As a massive fan of James Bond, in 2016 I will be really looking forward to discovering who the next James Bond is going to be.
With that in mind, here is my list of candidates for the role:
1 Jason Statham. England’s finest actor since Lord Olivier.
2 Eddie Izzard, England’s finest transvestite since the Widow Twankie.
3 Hermione Granger, England’s finest snotty little brat.
4 Jeremy Corbyn, England’s finest leader of the Labour Party who’s going to be out of a job soon.

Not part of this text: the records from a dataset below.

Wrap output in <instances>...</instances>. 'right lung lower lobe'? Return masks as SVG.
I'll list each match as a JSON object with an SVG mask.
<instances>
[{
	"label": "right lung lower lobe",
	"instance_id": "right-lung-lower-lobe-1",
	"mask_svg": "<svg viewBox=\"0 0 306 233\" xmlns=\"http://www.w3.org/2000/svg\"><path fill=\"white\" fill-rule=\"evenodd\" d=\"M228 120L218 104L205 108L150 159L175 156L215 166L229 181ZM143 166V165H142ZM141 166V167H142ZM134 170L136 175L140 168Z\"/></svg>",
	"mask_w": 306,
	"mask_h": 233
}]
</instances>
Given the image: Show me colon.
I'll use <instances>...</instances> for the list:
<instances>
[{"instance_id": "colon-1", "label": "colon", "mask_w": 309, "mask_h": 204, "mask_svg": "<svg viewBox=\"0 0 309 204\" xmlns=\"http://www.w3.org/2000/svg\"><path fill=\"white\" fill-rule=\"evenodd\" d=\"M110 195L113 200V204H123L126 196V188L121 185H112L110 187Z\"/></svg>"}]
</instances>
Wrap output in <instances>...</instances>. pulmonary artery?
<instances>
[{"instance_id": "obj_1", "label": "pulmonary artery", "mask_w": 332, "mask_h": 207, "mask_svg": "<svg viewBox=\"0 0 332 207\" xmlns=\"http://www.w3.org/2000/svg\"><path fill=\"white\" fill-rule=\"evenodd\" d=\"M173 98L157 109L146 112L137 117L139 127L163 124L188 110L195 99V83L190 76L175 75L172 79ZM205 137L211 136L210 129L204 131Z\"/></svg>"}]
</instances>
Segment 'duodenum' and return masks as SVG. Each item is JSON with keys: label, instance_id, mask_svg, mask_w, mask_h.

5 England’s finest up and coming actor who can say that his ‘interpretation of Bond will be far more gritty, realistic and in keeping with Fleming’s original character.’
 If by ‘massive fan’ here we mean ‘someone who couldn’t care less about, and who hasn’t seen the films of...’
 Forward-slash Peregrine Carruthers.
 Six months after everyone else.
 If by ‘actor’ here we mean ‘a man who can beat the shit out of everyone in the room, even if they are armed with machine-guns, he is armed only with arms, and they outnumber him at least eight-to-one.’
 If by ‘Hermione Granger’ here we mean ‘Emma Watson’.
 Who has been very quiet since the heady days of ‘Steptoe’.
 If by ‘character’ here we mean ‘embarrassing anachronism’.